Text extracted from each page
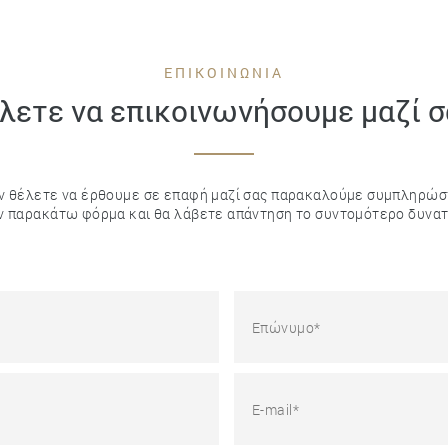
ΕΠΙΚΟΙΝΩΝΙΑ
λετε να επικοινωνήσουμε μαζί σ
ν θέλετε να έρθουμε σε επαφή μαζί σας παρακαλούμε συμπληρώσ
ν παρακάτω φόρμα και θα λάβετε απάντηση το συντομότερο δυνατ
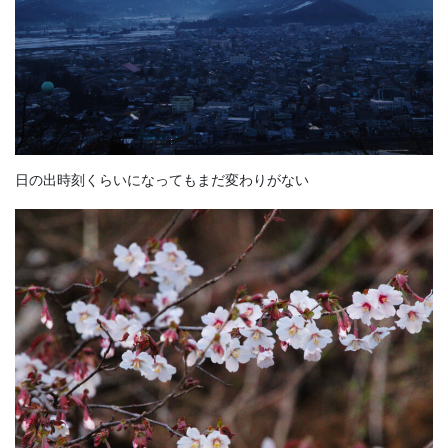
日の出時刻くらいになってもまだ変わりがない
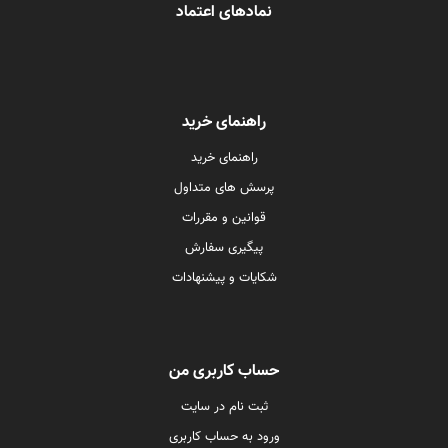
نمادهای اعتماد
راهنمای خرید
راهنمای خرید
پرسش های متداول
قوانین و مقررات
پیگیری سفارش
شکایات و پیشنهادات
حساب کاربری من
ثبت نام در سایت
ورود به حساب کاربری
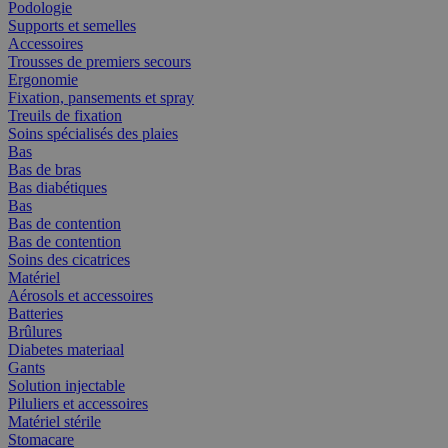
Podologie
Supports et semelles
Accessoires
Trousses de premiers secours
Ergonomie
Fixation, pansements et spray
Treuils de fixation
Soins spécialisés des plaies
Bas
Bas de bras
Bas diabétiques
Bas
Bas de contention
Bas de contention
Soins des cicatrices
Matériel
Aérosols et accessoires
Batteries
Brûlures
Diabetes materiaal
Gants
Solution injectable
Piluliers et accessoires
Matériel stérile
Stomacare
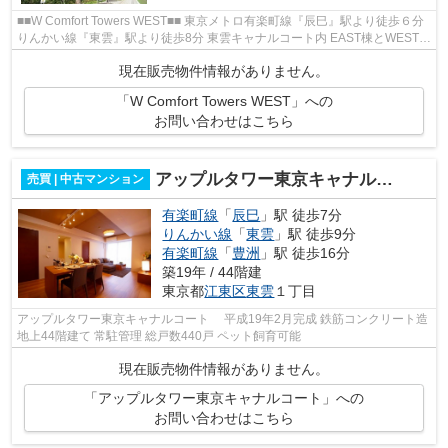
■■W Comfort Towers WEST■■ 東京メトロ有楽町線『辰巳』駅より徒歩６分
りんかい線『東雲』駅より徒歩8分 東雲キャナルコート内 EAST棟とWEST棟
の2棟の共用施設が利用可能 【共用施...
現在販売物件情報がありません。
「W Comfort Towers WEST」への
お問い合わせはこちら
アップルタワー東京キャナルコート
売買 | 中古マンション
有楽町線
「
辰巳
」駅 徒歩7分
りんかい線
「
東雲
」駅 徒歩9分
有楽町線
「
豊洲
」駅 徒歩16分
築19年 / 44階建
東京都
江東区
東雲
１丁目
アップルタワー東京キャナルコート 平成19年2月完成 鉄筋コンクリート造
地上44階建て 常駐管理 総戸数440戸 ペット飼育可能
現在販売物件情報がありません。
「アップルタワー東京キャナルコート」への
お問い合わせはこちら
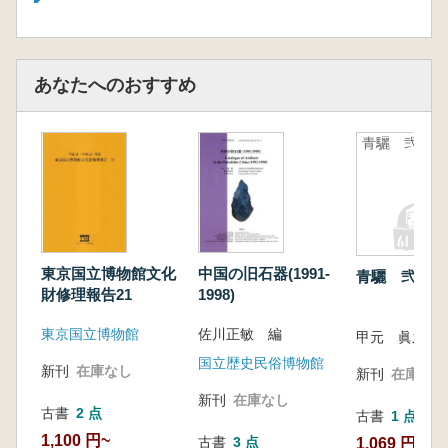
あなたへのおすすめ
青驪 弐
東京国立博物館文化
中国の旧石器(1991-
青驪 弐
財修理報告21
1998)
東京国立博物館
佐川正敏 編
甲元 眞之
国立歴史民俗博物館
新刊
在庫なし
新刊
在庫なし
新刊
在庫なし
古書
2 点
古書
1 点
1,100 円~
古書
3 点
1,069 円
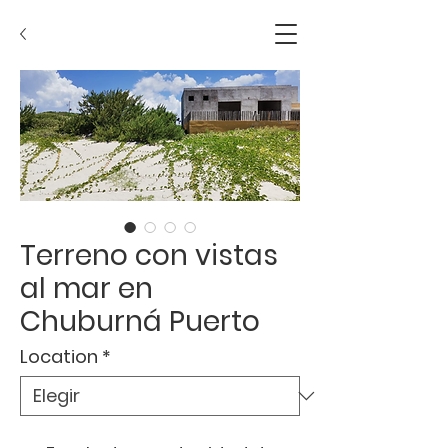
Terreno con vistas
al mar en
Chuburná Puerto
Location
*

## Problem
Rewrite the part that opens with the line containing "نمادهای اعتماد" and closes with the line containing "ورود به حساب کاربری", both of those lines included, as a Markdown table with the columns Number and Text. Give one row per line and leave out any blank lines.

## Task result
| Number | Text |
|---|---|
| 1 | نمادهای اعتماد |
| 2 | راهنمای خرید |
| 3 | راهنمای خرید |
| 4 | پرسش های متداول |
| 5 | قوانین و مقررات |
| 6 | پیگیری سفارش |
| 7 | شکایات و پیشنهادات |
| 8 | حساب کاربری من |
| 9 | ثبت نام در سایت |
| 10 | ورود به حساب کاربری |